• **EXERCISE DETAILS**:
Go through the data underneath and copy every line exactly.
----
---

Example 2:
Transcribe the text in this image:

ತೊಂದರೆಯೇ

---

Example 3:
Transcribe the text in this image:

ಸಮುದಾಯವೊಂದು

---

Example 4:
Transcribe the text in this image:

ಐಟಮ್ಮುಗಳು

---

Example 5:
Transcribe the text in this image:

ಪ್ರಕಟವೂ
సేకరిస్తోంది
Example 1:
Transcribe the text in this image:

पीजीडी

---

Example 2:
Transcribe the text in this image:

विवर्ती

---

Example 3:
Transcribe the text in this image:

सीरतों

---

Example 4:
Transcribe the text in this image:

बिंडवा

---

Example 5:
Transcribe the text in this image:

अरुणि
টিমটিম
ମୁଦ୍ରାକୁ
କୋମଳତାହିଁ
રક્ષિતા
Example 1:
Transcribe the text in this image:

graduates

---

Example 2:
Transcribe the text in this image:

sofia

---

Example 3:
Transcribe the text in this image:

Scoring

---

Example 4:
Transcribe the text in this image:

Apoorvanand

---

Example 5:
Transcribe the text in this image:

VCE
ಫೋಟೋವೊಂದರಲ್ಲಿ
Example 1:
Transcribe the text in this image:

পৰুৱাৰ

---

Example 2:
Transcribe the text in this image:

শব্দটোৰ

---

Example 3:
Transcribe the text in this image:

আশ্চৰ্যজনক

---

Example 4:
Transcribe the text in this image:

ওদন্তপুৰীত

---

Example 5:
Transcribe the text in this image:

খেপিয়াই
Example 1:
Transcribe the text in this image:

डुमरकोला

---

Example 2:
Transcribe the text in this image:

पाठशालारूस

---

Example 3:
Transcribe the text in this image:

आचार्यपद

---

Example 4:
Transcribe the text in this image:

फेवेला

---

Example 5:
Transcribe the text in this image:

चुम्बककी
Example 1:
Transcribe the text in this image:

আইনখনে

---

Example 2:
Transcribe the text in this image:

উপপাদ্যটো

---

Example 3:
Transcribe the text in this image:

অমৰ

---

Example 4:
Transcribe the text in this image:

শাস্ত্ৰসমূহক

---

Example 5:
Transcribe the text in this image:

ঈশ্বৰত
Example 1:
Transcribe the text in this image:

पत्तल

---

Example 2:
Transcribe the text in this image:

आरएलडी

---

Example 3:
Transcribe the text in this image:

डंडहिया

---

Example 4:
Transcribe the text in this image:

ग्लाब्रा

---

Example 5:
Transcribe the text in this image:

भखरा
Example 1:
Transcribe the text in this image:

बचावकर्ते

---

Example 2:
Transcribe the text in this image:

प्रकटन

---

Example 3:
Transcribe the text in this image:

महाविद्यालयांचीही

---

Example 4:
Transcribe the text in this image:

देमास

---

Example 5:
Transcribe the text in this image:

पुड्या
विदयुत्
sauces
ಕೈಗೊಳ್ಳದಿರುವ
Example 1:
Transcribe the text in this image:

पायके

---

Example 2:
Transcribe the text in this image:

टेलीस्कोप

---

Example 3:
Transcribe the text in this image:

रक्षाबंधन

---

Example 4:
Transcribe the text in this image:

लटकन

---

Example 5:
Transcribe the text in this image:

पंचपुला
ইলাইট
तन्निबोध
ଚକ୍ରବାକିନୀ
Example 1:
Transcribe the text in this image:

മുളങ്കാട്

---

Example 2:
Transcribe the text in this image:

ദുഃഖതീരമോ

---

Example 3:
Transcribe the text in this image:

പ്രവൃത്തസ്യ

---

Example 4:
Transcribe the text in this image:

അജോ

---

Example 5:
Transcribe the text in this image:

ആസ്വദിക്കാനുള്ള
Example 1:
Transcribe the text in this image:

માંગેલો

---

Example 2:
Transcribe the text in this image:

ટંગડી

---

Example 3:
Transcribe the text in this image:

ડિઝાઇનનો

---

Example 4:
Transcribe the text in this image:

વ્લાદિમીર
----
• **EXERCISE SOLUTION**:
---

Example 2:
Transcribe the text in this image:

ತೊಂದರೆಯೇ

---

Example 3:
Transcribe the text in this image:

ಸಮುದಾಯವೊಂದು

---

Example 4:
Transcribe the text in this image:

ಐಟಮ್ಮುಗಳು

---

Example 5:
Transcribe the text in this image:

ಪ್ರಕಟವೂ
సేకరిస్తోంది
Example 1:
Transcribe the text in this image:

पीजीडी

---

Example 2:
Transcribe the text in this image:

विवर्ती

---

Example 3:
Transcribe the text in this image:

सीरतों

---

Example 4:
Transcribe the text in this image:

बिंडवा

---

Example 5:
Transcribe the text in this image:

अरुणि
টিমটিম
ମୁଦ୍ରାକୁ
କୋମଳତାହିଁ
રક્ષિતા
Example 1:
Transcribe the text in this image:

graduates

---

Example 2:
Transcribe the text in this image:

sofia

---

Example 3:
Transcribe the text in this image:

Scoring

---

Example 4:
Transcribe the text in this image:

Apoorvanand

---

Example 5:
Transcribe the text in this image:

VCE
ಫೋಟೋವೊಂದರಲ್ಲಿ
Example 1:
Transcribe the text in this image:

পৰুৱাৰ

---

Example 2:
Transcribe the text in this image:

শব্দটোৰ

---

Example 3:
Transcribe the text in this image:

আশ্চৰ্যজনক

---

Example 4:
Transcribe the text in this image:

ওদন্তপুৰীত

---

Example 5:
Transcribe the text in this image:

খেপিয়াই
Example 1:
Transcribe the text in this image:

डुमरकोला

---

Example 2:
Transcribe the text in this image:

पाठशालारूस

---

Example 3:
Transcribe the text in this image:

आचार्यपद

---

Example 4:
Transcribe the text in this image:

फेवेला

---

Example 5:
Transcribe the text in this image:

चुम्बककी
Example 1:
Transcribe the text in this image:

আইনখনে

---

Example 2:
Transcribe the text in this image:

উপপাদ্যটো

---

Example 3:
Transcribe the text in this image:

অমৰ

---

Example 4:
Transcribe the text in this image:

শাস্ত্ৰসমূহক

---

Example 5:
Transcribe the text in this image:

ঈশ্বৰত
Example 1:
Transcribe the text in this image:

पत्तल

---

Example 2:
Transcribe the text in this image:

आरएलडी

---

Example 3:
Transcribe the text in this image:

डंडहिया

---

Example 4:
Transcribe the text in this image:

ग्लाब्रा

---

Example 5:
Transcribe the text in this image:

भखरा
Example 1:
Transcribe the text in this image:

बचावकर्ते

---

Example 2:
Transcribe the text in this image:

प्रकटन

---

Example 3:
Transcribe the text in this image:

महाविद्यालयांचीही

---

Example 4:
Transcribe the text in this image:

देमास

---

Example 5:
Transcribe the text in this image:

पुड्या
विदयुत्
sauces
ಕೈಗೊಳ್ಳದಿರುವ
Example 1:
Transcribe the text in this image:

पायके

---

Example 2:
Transcribe the text in this image:

टेलीस्कोप

---

Example 3:
Transcribe the text in this image:

रक्षाबंधन

---

Example 4:
Transcribe the text in this image:

लटकन

---

Example 5:
Transcribe the text in this image:

पंचपुला
ইলাইট
तन्निबोध
ଚକ୍ରବାକିନୀ
Example 1:
Transcribe the text in this image:

മുളങ്കാട്

---

Example 2:
Transcribe the text in this image:

ദുഃഖതീരമോ

---

Example 3:
Transcribe the text in this image:

പ്രവൃത്തസ്യ

---

Example 4:
Transcribe the text in this image:

അജോ

---

Example 5:
Transcribe the text in this image:

ആസ്വദിക്കാനുള്ള
Example 1:
Transcribe the text in this image:

માંગેલો

---

Example 2:
Transcribe the text in this image:

ટંગડી

---

Example 3:
Transcribe the text in this image:

ડિઝાઇનનો

---

Example 4:
Transcribe the text in this image:

વ્લાદિમીર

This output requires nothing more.